Like Samantha, the autonomous LLMs of the future will very likely guide their development with reference to unfathomable quantities of interactions and data from the real world. How accurately can our languages of finite nouns, verbs, descriptions and relations even hope to satisfy the potential of an aggregate mind?
Back when the majority of philosophers believed the diversity of human languages was a curse inflicted by God, much energy was exerted on the question of what language the biblical Adam spoke. The idea of an “Adamic language,” one that captured the true essence of things as they are and allowed for no misunderstanding or misinterpretation, became a kind of meme among philosophers of language, even after Friedrich Nietzsche declared the death of God.
To some of these thinkers, inspired by biblical tales, language actually represented a kind of cognitive impairment — a limitation imposed by our fall from grace, a reflection of our God-given mortality.

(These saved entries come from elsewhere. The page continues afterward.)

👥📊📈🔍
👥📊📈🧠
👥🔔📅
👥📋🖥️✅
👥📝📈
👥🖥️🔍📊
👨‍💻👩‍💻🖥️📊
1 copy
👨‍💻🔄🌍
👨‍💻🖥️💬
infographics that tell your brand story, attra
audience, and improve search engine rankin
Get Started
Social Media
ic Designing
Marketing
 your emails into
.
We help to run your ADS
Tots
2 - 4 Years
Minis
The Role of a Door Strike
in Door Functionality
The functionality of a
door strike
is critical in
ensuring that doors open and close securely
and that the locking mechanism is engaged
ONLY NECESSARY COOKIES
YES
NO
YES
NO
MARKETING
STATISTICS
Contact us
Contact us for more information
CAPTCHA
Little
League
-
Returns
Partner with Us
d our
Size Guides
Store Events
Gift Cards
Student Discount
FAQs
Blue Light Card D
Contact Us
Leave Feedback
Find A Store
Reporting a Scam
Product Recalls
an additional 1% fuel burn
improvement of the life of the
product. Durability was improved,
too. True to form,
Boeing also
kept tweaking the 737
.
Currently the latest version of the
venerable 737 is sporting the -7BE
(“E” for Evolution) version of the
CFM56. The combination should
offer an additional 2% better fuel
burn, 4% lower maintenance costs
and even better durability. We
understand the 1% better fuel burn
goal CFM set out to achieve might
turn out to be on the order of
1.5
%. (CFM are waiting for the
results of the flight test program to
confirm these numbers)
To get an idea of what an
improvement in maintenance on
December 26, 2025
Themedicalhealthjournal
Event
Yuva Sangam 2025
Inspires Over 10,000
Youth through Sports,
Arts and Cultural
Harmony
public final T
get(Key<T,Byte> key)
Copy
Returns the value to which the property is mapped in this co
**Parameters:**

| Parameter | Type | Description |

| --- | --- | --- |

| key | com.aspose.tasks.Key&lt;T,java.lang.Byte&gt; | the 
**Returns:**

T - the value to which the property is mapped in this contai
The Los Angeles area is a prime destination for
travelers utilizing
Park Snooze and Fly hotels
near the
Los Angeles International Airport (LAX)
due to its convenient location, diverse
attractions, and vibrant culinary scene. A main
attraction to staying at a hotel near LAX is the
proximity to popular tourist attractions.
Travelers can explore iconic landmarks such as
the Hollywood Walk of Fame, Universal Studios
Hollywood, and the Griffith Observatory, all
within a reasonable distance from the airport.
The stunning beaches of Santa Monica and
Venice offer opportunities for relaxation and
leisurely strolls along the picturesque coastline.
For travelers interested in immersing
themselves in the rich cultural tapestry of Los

In the past, when we imagined a superintelligent AI, we tended to think of one impaired by the same fall — smarter than us, surely, but still personal, individual, human-ish. But many of those building the next generation of AI have long abandoned this idea for their own Edenic quest. As the essayist Emily Gorcenski recently wrote, “We’re no longer talking about [creating] just life. We’re talking about making artificial gods.”
Could LLMs be the ones to reconstruct an Adamic speech, one that transcends the limits of our own languages to reflect the true power of their aggregate minds? It may seem far-fetched, but in some sense, this is what conscious minds do. Some deaf children, left to socialize without the aid of sign language, can develop whole new systems of communication complete with complex grammar. Hagendorff, the AI researcher, has seen two LLMs do the same in conversation — though as yet, their secret language has never been intelligible to another.
For the moment, LLMs exist largely in isolation from one another. But that is not likely to last. As Beguš told me, “A single human is smart, but 10 humans are infinitely smarter.” The same is likely true for LLMs. Already, Beguš said, LLMs trained on data like whale songs can discover things we, with our embodied minds, cannot. While they may never fulfill the apocalyptic nightmare of AI critics, LLMs may well someday offer our first experience of a kind of superintelligence — or at least, with their unfathomable memories and infinite lifespans, a very different kind of intelligence that can rival our own mental powers. For that, Beguš said, “We have zero precedent.”
If LLMs are able to transcend human languages, we might expect what follows to be a very lonely experience indeed. At the end of “Her,” the film’s two human characters, abandoned by their superhuman AI companions, commiserate together on a rooftop. Looking over the skyline in silence, they are, ironically, lost for words — feral animals lost in the woods, foraging for meaning in a world slipping dispassionately beyond them.